3) Silica Deficiency – my vegetable choices were limited and basic, broccoli, cauliflower and asparagus. Low fiber diets in general create a silica deficiency. Silica which helps bind cholesterol and protect your arteries, also enchances copper metabolism. I started eating green beans, oatmeal, raisins, this is when I saw the biggest drop in my cholesterol.
http://www.ncbi.nlm.nih.gov/pubmed/15539241
http://www.dcnutrition.com/Minerals/detail.cfm?RecordNumber=45
http://www.lifeextension.com/magazine/2003/4/report_silicon/Page-01
4) Magensium – required in over 3,000 processes in the body. Deficiency in it brings all sorts of metabolic disfunction. In regards to cholesterol, deficiency is also linked to high cholesterol. I added in 5mg per lb of body weight in supplement form, A combination of Magnesium Malate, glyncinate, and oxid. A lot of info available, a few sample articles.
http://www.ncbi.nlm.nih.gov/pubmed/19205579
http://www.dailyherald.com/article/20150207/entlife/150209666/
What are your thoughts on the cholesterol metabolism being directly affected by the other metabolic processes relying on various minerals or resulting deficiencies due to food choices, rather than simply fat intake?
I sent you this on mfp as well.
Thanks for this extensive post. Looks like you’re going down the same rabbit hole as me!
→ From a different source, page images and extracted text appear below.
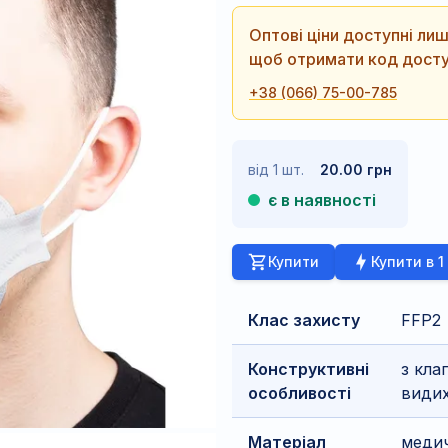
Оптові ціни доступні л
щоб отримати код досту
+38 (066) 75-00-785
від 1 шт.
20.00 грн
є в наявності
Купити
Купити в 1
Клас захисту
FFP2
Конструктивні
з кла
особливості
види
Матеріал
меди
1. Probiotics – definitely plays a role. Was part of my regimen that helped me lower my cholesterol… although now that I’ve been trying them individually, I haven’t seen much if any of an effect.
2. Copper deficiency – I went down this path too… loaded up on a bunch of copper supplements and noticed zero effect. I know there’s a relationship there… but it just wasn’t a significant one in my case.
3. Silica – This is the first I’ve seen about this, so I can’t really comment on this.
4. Mag – I’ve supplemented with tons of mag and haven’t noticed any effects in my cholesterol.
I do think that there are cases where deficiencies in these minerals and alterations in probiotics can cause elevations in LDL… but at least in my case, they’re not the major factors.
Hi, have you ever considered the possibility that your overall caloric intake might be too high. Have you tried a light version of caloric restriction? Easily done on keto.
Yup! It was something I considered and is something I’ve been focusing my recent efforts on.